A Word, Please: Just don't let it happen on her watch

Put on your editor's cap for a moment and see if you can find the typo in this sentence: “Healthy doses of pepper spray and adrenaline were among the on-hand accouterments wielded by the two dozen Norfolk officers that responded to the embarrassing scene on the National Mall — a fracas occurring far closer to the Capitol than was considered safe in the judgment of the respondents' commanding officers.”

The mistake, which any editor would be expected to catch, is “Norfolk.” Virginia police wouldn't respond to a D.C. call.
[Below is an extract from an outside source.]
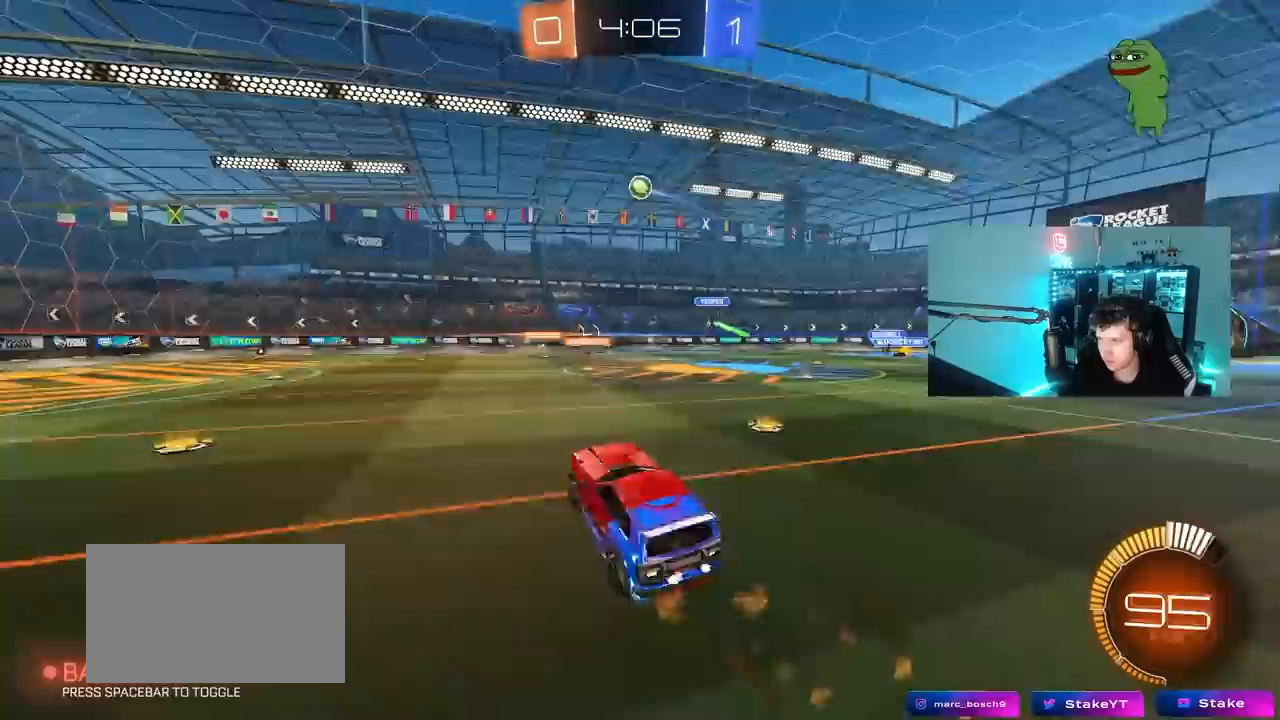
{"keys": ["w"], "mouse": ["left"], "mouse_move": "still", "events": [[33, "mouse_right", "down"], [83, "s", "down"], [133, "a", "down"], [133, "shift", "down"], [183, "a", "up"], [183, "d", "down"], [183, "s", "up"], [183, "shift", "up"], [317, "d", "up"], [317, "mouse_right", "up"], [367, "a", "down"], [417, "w", "down"], [450, "a", "up"], [450, "d", "down"], [500, "d", "up"]]}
Let's try another: “Poring over the menu at Chez Pierre, it's clear that creations like opah crepe hors d'oeuvres, lobster bisque and wasabi risotto — Executive Chef Jonathan Johns' signature dishes created with the help of his wife Madeleine — were designed to delight the palate and supersede his penultimate culinary accomplishment.”

No matter how carefully you pored over this sentence, you might never catch that the writer called Johns a polygamist. Without a comma before “Madeleine,” the writer implied that her name is “restrictive information” necessary to identify which of Johns' multiple wives we were talking about.
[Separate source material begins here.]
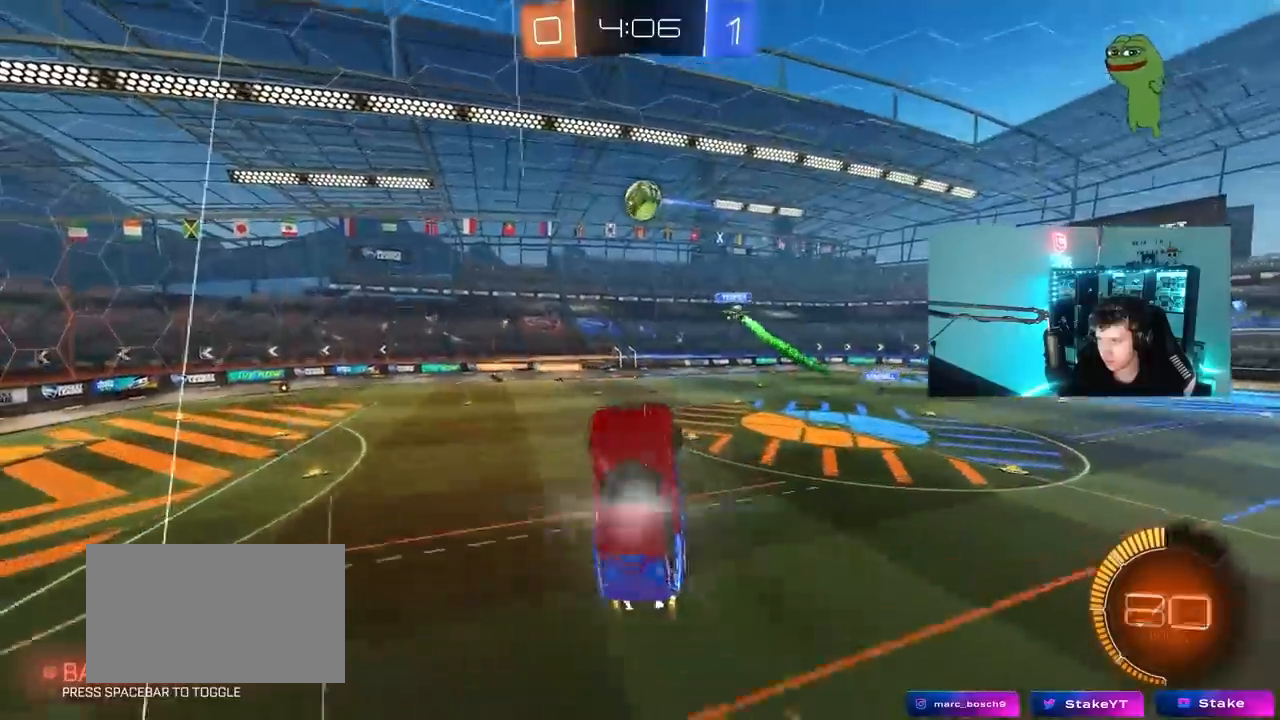
{"keys": ["d", "shift", "w"], "mouse": ["left"], "mouse_move": "still", "events": [[50, "a", "down"], [183, "d", "down"], [233, "a", "up"], [233, "w", "up"], [333, "w", "down"], [433, "shift", "down"]]}
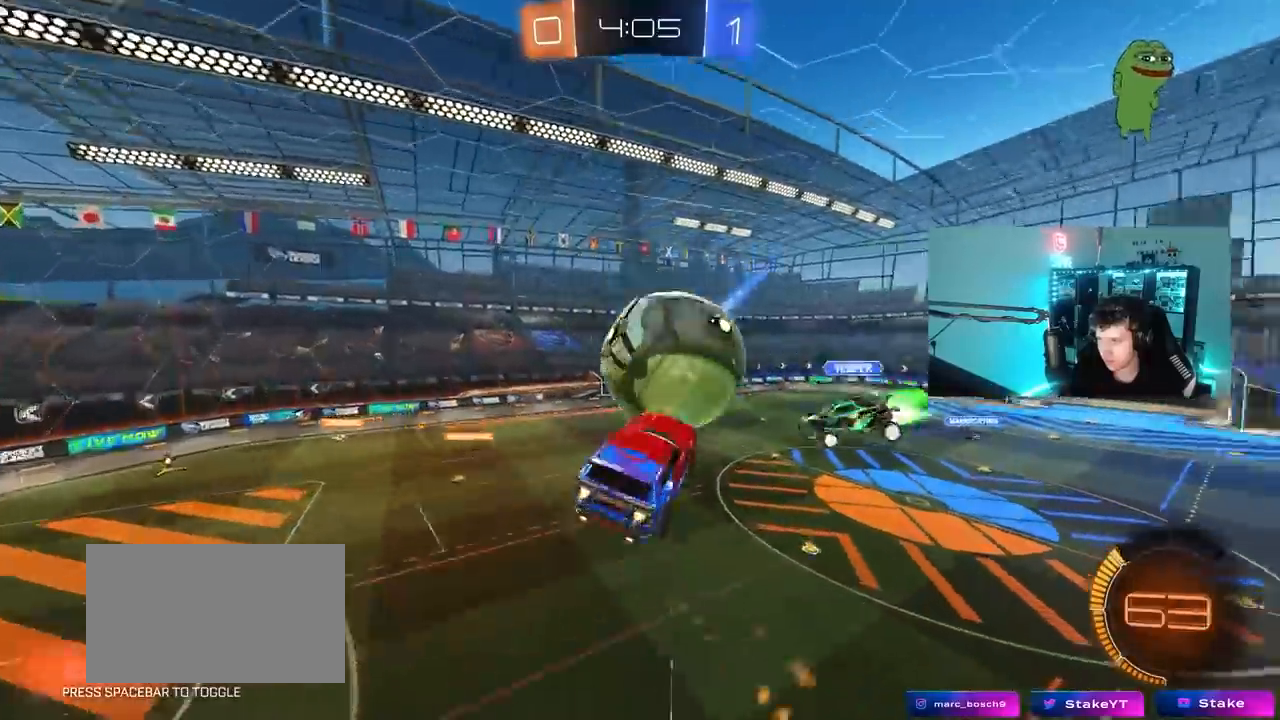
{"keys": ["d", "s", "shift"], "mouse": [], "mouse_move": "still", "events": [[167, "mouse_left", "up"], [250, "w", "up"], [400, "s", "down"]]}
Editing is tough. When you're looking for misspellings, comma errors slip by. When you're trying to make sure subsequent references to Jonathan Johns are always “Johns” and never “John,” you can forget to check your dictionary's preferred spelling of “accouterment.” When you're doing a close reading, major logical problems can slip by. When you're focused on big-picture cohesiveness, you may not notice a bad headline.

Last week, ESPN editor Anthony Federico ran an online headline about a basketball player that included the expression “chink in the armor.” Because the player, Jeremy Lin, is Asian, it was an ugly double entendre. Federico claims it wasn't deliberate.

“This has nothing to do with me being cute or punny,” he told the New York Daily News. “It was an honest mistake.”

A lot of people don't believe that journalists are capable of honest mistakes. The more common perception depicts editors and reporters twisting the ends of their waxed mustaches and laughing maniacally while plotting the overthrow of society. Case in point: On perhaps a dozen occasions, readers of my column who've spotted errors — real or perceived — in my writing, have sent me emails asking, “Were you testing us? Did you put that in on purpose to see if we'd catch it?”

My playing sneaky mind games by inserting errors into my own writing seems, to some people, more plausible than the possibility I just made a mistake.

Similarly, some people might find it impossible to believe that Federico's headline, which he wrote during the course of his job editing stories, was anything but deliberate. If I hadn't spent so many years catching, failing to catch and even creating bizarre errors, I wouldn't believe it myself. But in fact, Federico's claim that it just slipped out and then slipped past him is plausible.

Editing and writing have a way of pulling the mind in many directions at once, and the cognitive processes involved are complex, mysterious and full of surprises — sometimes nasty surprises. As both a writer and an editor, I've made some doozy errors, including inexplicable brain hiccups, like the time I wrote a column about lexicographer Grant Barrett, calling him “Brad Garrett” throughout.

Editors are trained to seek out and destroy not just inflammatory language, but any language that could be a distraction to the story itself. So Federico messed up big time.

But though I can't be sure whether his headline was an honest mistake, there's one thing I am sure of: It could have happened on my watch.